Function Return Value
TIN — Function value. (Output)
The probability that a Student’s t random variable takes a value less than or equal to TIN is P.
Required Arguments
P — Probability for which the inverse of the Student’s t cumulative distribution function is to be evaluated. (Input)
P must be in the open interval (0.0, 1.0).

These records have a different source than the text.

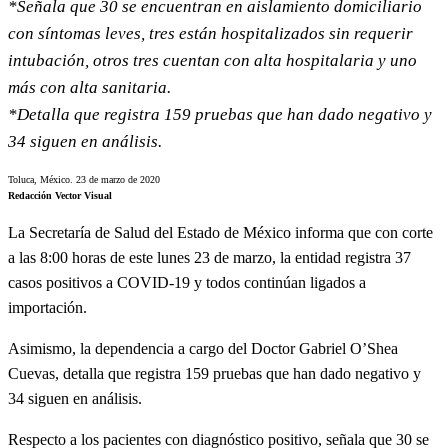
*Señala que 30 se encuentran en aislamiento domiciliario
con síntomas leves, tres están hospitalizados sin requerir
intubación, otros tres cuentan con alta hospitalaria y uno
más con alta sanitaria.
*Detalla que registra 159 pruebas que han dado negativo y
34 siguen en análisis.
Toluca, México. 23 de marzo de 2020
Redacción Vector Visual
La Secretaría de Salud del Estado de México informa que con corte
a las 8:00 horas de este lunes 23 de marzo, la entidad registra 37
casos positivos a COVID-19 y todos continúan ligados a
importación.
Asimismo, la dependencia a cargo del Doctor Gabriel O’Shea
Cuevas, detalla que registra 159 pruebas que han dado negativo y
34 siguen en análisis.
Respecto a los pacientes con diagnóstico positivo, señala que 30 se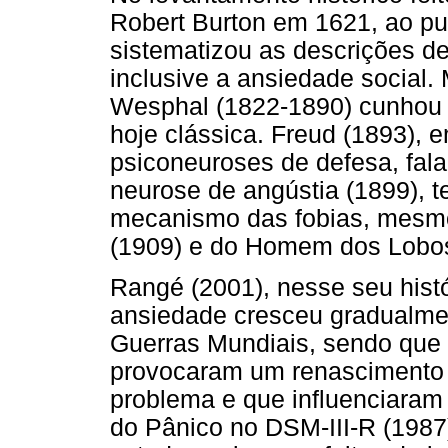
Robert Burton em 1621, ao pu
sistematizou as descrições d
inclusive a ansiedade social.
Wesphal (1822-1890) cunhou 
hoje clássica. Freud (1893), e
psiconeuroses de defesa, fala
neurose de angústia (1899), t
mecanismo das fobias, mesm
(1909) e do Homem dos Lobos
Rangé (2001), nesse seu histór
ansiedade cresceu gradualmen
Guerras Mundiais, sendo que 
provocaram um renascimento 
problema e que influenciaram 
do Pânico no DSM-III-R (1987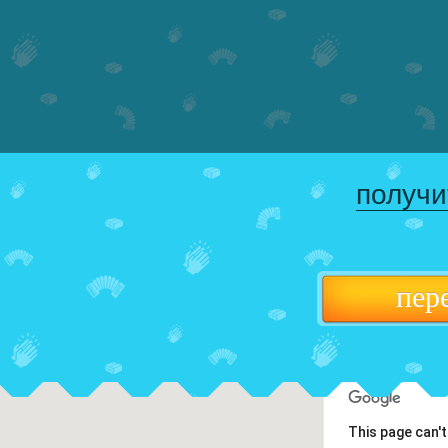
получи
пер
This page can'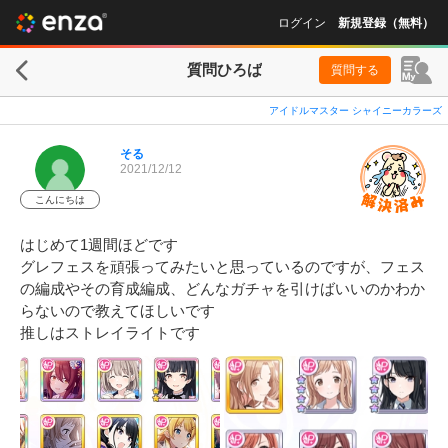
ログイン
新規登録（無料）
質問ひろば
質問する
アイドルマスター シャイニーカラーズ
そる
2021/12/12
こんにちは
はじめて1週間ほどです

グレフェスを頑張ってみたいと思っているのですが、フェス
の編成やその育成編成、どんなガチャを引けばいいのかわか
らないので教えてほしいです
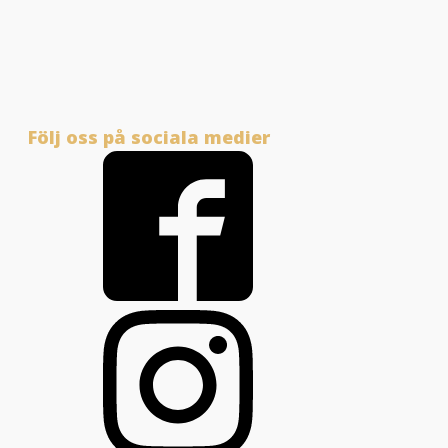
Följ oss på sociala medier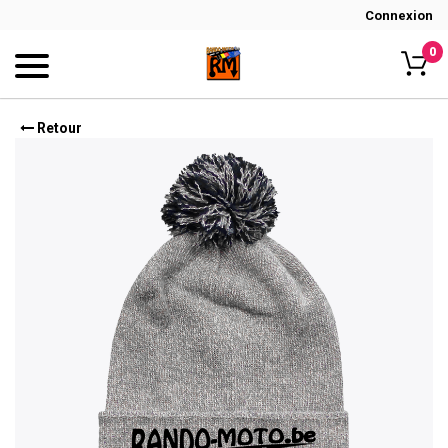
Connexion
0
Retour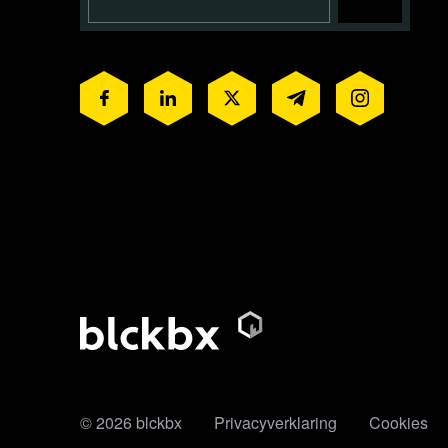
© 2026 blckbx
Privacyverklaring
Cookies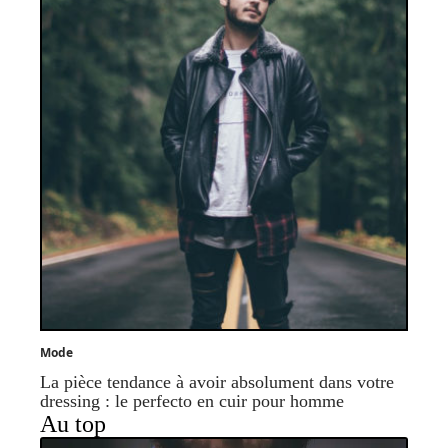
Mode
La pièce tendance à avoir absolument dans votre
dressing : le perfecto en cuir pour homme
Au top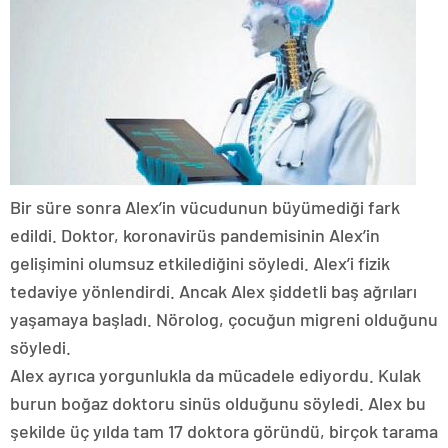
Bir süre sonra Alex’in vücudunun büyümediği fark
edildi. Doktor, koronavirüs pandemisinin Alex’in
gelişimini olumsuz etkilediğini söyledi. Alex’i fizik
tedaviye yönlendirdi. Ancak Alex şiddetli baş ağrıları
yaşamaya başladı. Nörolog, çocuğun migreni olduğunu
söyledi.
Alex ayrıca yorgunlukla da mücadele ediyordu. Kulak
burun boğaz doktoru sinüs olduğunu söyledi. Alex bu
şekilde üç yılda tam 17 doktora göründü, birçok tarama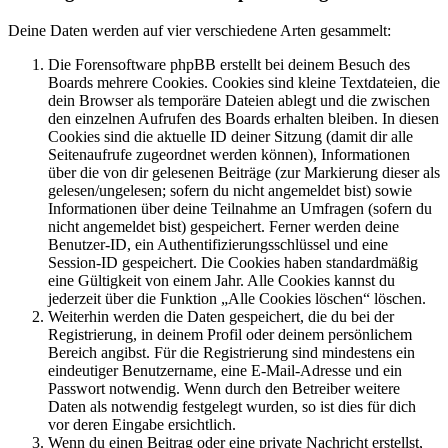
Deine Daten werden auf vier verschiedene Arten gesammelt:
Die Forensoftware phpBB erstellt bei deinem Besuch des
Boards mehrere Cookies. Cookies sind kleine Textdateien, die
dein Browser als temporäre Dateien ablegt und die zwischen
den einzelnen Aufrufen des Boards erhalten bleiben. In diesen
Cookies sind die aktuelle ID deiner Sitzung (damit dir alle
Seitenaufrufe zugeordnet werden können), Informationen
über die von dir gelesenen Beiträge (zur Markierung dieser als
gelesen/ungelesen; sofern du nicht angemeldet bist) sowie
Informationen über deine Teilnahme an Umfragen (sofern du
nicht angemeldet bist) gespeichert. Ferner werden deine
Benutzer-ID, ein Authentifizierungsschlüssel und eine
Session-ID gespeichert. Die Cookies haben standardmäßig
eine Gültigkeit von einem Jahr. Alle Cookies kannst du
jederzeit über die Funktion „Alle Cookies löschen“ löschen.
Weiterhin werden die Daten gespeichert, die du bei der
Registrierung, in deinem Profil oder deinem persönlichem
Bereich angibst. Für die Registrierung sind mindestens ein
eindeutiger Benutzername, eine E-Mail-Adresse und ein
Passwort notwendig. Wenn durch den Betreiber weitere
Daten als notwendig festgelegt wurden, so ist dies für dich
vor deren Eingabe ersichtlich.
Wenn du einen Beitrag oder eine private Nachricht erstellst,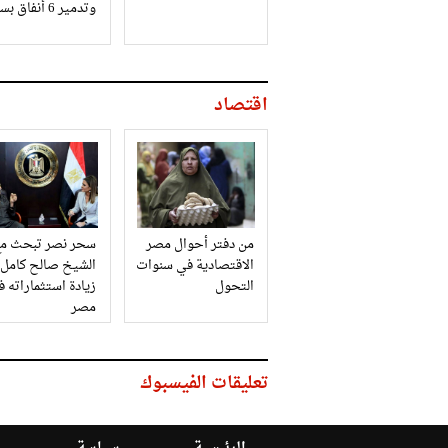
وتدمير 6 أنفاق بسيناء
اقتصاد
من دفتر أحوال مصر
سحر نصر تبحث مع
الاقتصادية في سنوات
الشيخ صالح كامل
التحول
زيادة استثماراته 
مصر
تعليقات الفيسبوك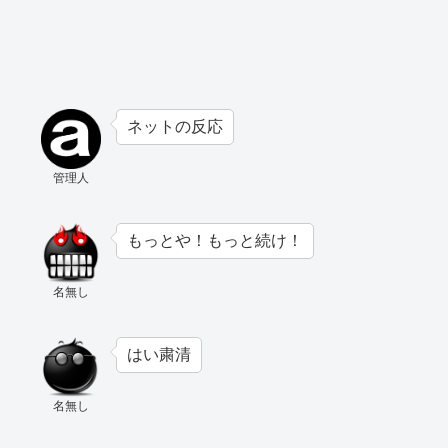
ネットの反応
管理人
もっとや！もっと続け！
名無し
はい粛清
名無し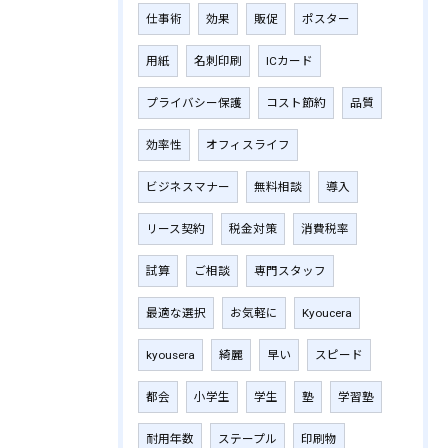
仕事術
効果
販促
ポスター
用紙
名刺印刷
ICカード
プライバシー保護
コスト節約
品質
効率性
オフィスライフ
ビジネスマナー
無料相談
導入
リース契約
税金対策
消費税率
試算
ご相談
専門スタッフ
最適な選択
お気軽に
Kyoucera
kyousera
綺麗
早い
スピード
都会
小学生
学生
塾
学習塾
耐用年数
ステープル
印刷物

DF — Degrees of freedom. (Input)
DF must be greater than or equal to 1.0.
FORTRAN 90 Interface
Generic: TIN (P, DF)
Specific: The specific interface names are S_TIN and D_TIN.
FORTRAN 77 Interface
Single: TIN (P, DF)
Double: The double precision name is DTIN.
Description
Function TIN evaluates the inverse distribution function of a Student’s t random variable with DF degrees of freedom. Let ν = DF. If ν equals 1 or 2, the inverse can be obtained in closed form, if ν is between 1 and 2, the relationship of a t to a beta random variable is exploited and routine BETIN is used to evaluate the inverse; otherwise the algorithm of Hill (1970) is used. For small values of ν greater than 2, Hill’s algorithm inverts an integrated expansion in 1/(1 + t2/ν) of the t density. For larger values, an asymptotic inverse Cornish‑Fisher type expansion about normal deviates is used.
Comments
Informational Error
|
Type |
Code |
Description |
|
4 |
3 |
TIN is set to machine infinity since overflow would occur upon modifying the inverse value for the F distribution with the result obtained from the inverse β distribution. |
Example
In this example, we find the 0.05 critical value for a two‑sided t test with 6 degrees of freedom.
USE TIN_INT
USE UMACH_INT
IMPLICIT NONE
INTEGER NOUT
REAL DF, P, T
!
CALL UMACH (2, NOUT)
P = 0.975
DF = 6.0
T = TIN(P,DF)
WRITE (NOUT,99999) T
99999 FORMAT (' The two-sided t(6) 0.05 critical value is ', F6.3)
END
Output
The two-sided t(6) 0.05 critical value is 2.447